Enfin, le traitement inéquitable des provinces de l'Ouest, en particulier de la Saskatchewan et du Manitoba, doit cesser. Entre autres exemples de cette iniquité, mentionnons le refus de désigner zones sinistrées les régions victimes de sécheresse et d'inondation de ces provinces, les changements à la formule d'allocation des fonds consacrés au filet de protection national, formule qui accorde à toutes les autres provinces une augmentation de leur financement tout en maintenant au même niveau le Manitoba et la Saskatchewan; une réduction du financement de l'an 2000 pour les catastrophes naturelles à un moment où les producteurs de ces provinces en ont le plus besoin; et le fait que l'on assimile à un revenu les paiements de rajustement pour le transport, ce qui réduira les versements de crédits liés aux catastrophes dans ces provinces.

Le rôle du gouvernement devrait être d'offrir une vision claire pour l'avenir et d'éliminer les obstacles à sa réalisation. Le filet protecteur national sera un volet important des efforts du gouvernement pour assurer un avenir prospère dans le domaine agricole.

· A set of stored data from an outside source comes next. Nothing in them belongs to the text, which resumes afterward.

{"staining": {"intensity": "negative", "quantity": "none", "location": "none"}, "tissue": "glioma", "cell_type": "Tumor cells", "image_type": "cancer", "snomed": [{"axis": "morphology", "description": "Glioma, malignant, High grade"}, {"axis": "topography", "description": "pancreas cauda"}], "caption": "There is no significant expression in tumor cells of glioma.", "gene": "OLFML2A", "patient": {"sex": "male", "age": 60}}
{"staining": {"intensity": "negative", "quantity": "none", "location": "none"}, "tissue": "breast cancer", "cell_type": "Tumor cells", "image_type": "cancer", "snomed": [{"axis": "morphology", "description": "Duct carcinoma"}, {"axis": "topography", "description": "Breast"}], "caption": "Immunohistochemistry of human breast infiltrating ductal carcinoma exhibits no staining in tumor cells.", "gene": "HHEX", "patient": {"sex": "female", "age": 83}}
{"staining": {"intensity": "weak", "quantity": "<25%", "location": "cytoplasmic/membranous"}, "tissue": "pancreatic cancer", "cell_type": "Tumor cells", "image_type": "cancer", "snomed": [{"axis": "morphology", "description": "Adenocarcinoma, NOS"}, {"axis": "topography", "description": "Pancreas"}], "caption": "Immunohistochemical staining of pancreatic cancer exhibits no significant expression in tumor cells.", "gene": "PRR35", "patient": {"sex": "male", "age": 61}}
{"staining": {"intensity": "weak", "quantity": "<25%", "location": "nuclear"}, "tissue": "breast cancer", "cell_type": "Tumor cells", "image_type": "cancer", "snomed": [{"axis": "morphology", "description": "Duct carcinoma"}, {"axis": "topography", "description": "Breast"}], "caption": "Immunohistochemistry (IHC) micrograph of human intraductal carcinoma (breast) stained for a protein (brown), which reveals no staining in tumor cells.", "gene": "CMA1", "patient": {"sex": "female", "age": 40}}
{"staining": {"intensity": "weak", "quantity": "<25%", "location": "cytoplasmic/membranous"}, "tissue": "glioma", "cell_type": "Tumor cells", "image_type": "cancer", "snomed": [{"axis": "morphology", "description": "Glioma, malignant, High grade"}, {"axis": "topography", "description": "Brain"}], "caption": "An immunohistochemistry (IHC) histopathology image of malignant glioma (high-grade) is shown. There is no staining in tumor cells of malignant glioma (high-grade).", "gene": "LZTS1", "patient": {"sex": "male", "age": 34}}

Nous avons un certain nombre de recommandations, à propos desquelles vous voudrez sans doute poser des questions plus tard au cours de la séance. Ce sont les suivantes: premièrement, instaurer un programme de transport qui se traduira par un abaissement du taux de fret. De plus, nous ne souhaitons pas que soit mise en oeuvre la hausse de 4,5 p. 100 du taux de fret proposée par l'OTC, l'Office des transports du Canada. Deuxièmement, appuyer des initiatives de développement économique destinées aux producteurs en éliminant les obstacles à leur participation. D'ailleurs, le gouvernement devrait également assortir ces initiatives d'incitatifs. Troisièmement, conserver des programmes comme le Fonds d'innovation agroalimentaire afin de maintenir sur la bonne voie les efforts de diversification de la Saskatchewan. Quatrièmement, réinvestir les revenus tirés de la taxe fédérale sur le carburant dans l'infrastructure des transports de la province, point d'origine de ces fonds. Cinquièmement, supprimer la taxe d'accise fédérale sur le diesel et le carburant agricole, qui représente approximativement 47 millions de dollars pour les agriculteurs de la Saskatchewan. Cette mesure devrait être appliquée à l'échelle nationale, la rendant ainsi juste et équitable pour tous les agriculteurs du Canada.

Sixièmement, s'engager à financer l'infrastructure rurale et périagricole. Septièmement, accroître le développement des ressources humaines pour former des travailleurs devant servir les usines de transformation à valeur ajoutée. Lorsqu'on considère le profil démographique de la Saskatchewan, on constate que le secteur de la population qui y connaît la croissance la plus rapide est celui des Premières nations. D'ici 20 ans, les membres des Premières nations formeront la majeure partie de la population active. Il faut impérativement collaborer étroitement avec la communauté des Premières nations dans le domaine de la formation pour intégrer ses membres à la main-d'oeuvre de l'avenir. Huitièmement, désigner zones sinistrées les régions victimes de sécheresse et d'inondation et fournir l'aide financière correspondant à une telle désignation. Neuvièmement, revoir l'allocation de fonds puisés dans le filet de sécurité pour la Saskatchewan et le Manitoba. En effet, ce sont les deux provinces qui ont été le plus durement touchées par la faiblesse des prix mondiaux. Si des provinces devaient bénéficier d'une augmentation de leur financement à cet égard, ce devraient être ces deux-là. Dixièmement, compléter le filet protecteur en y ajoutant un élément à long terme qui permettrait d'offrir un soutien au cours de périodes prolongées de faible revenu. Le programme devrait comporter un volet offrant une assurance-revenu ou couvrant les coûts de production.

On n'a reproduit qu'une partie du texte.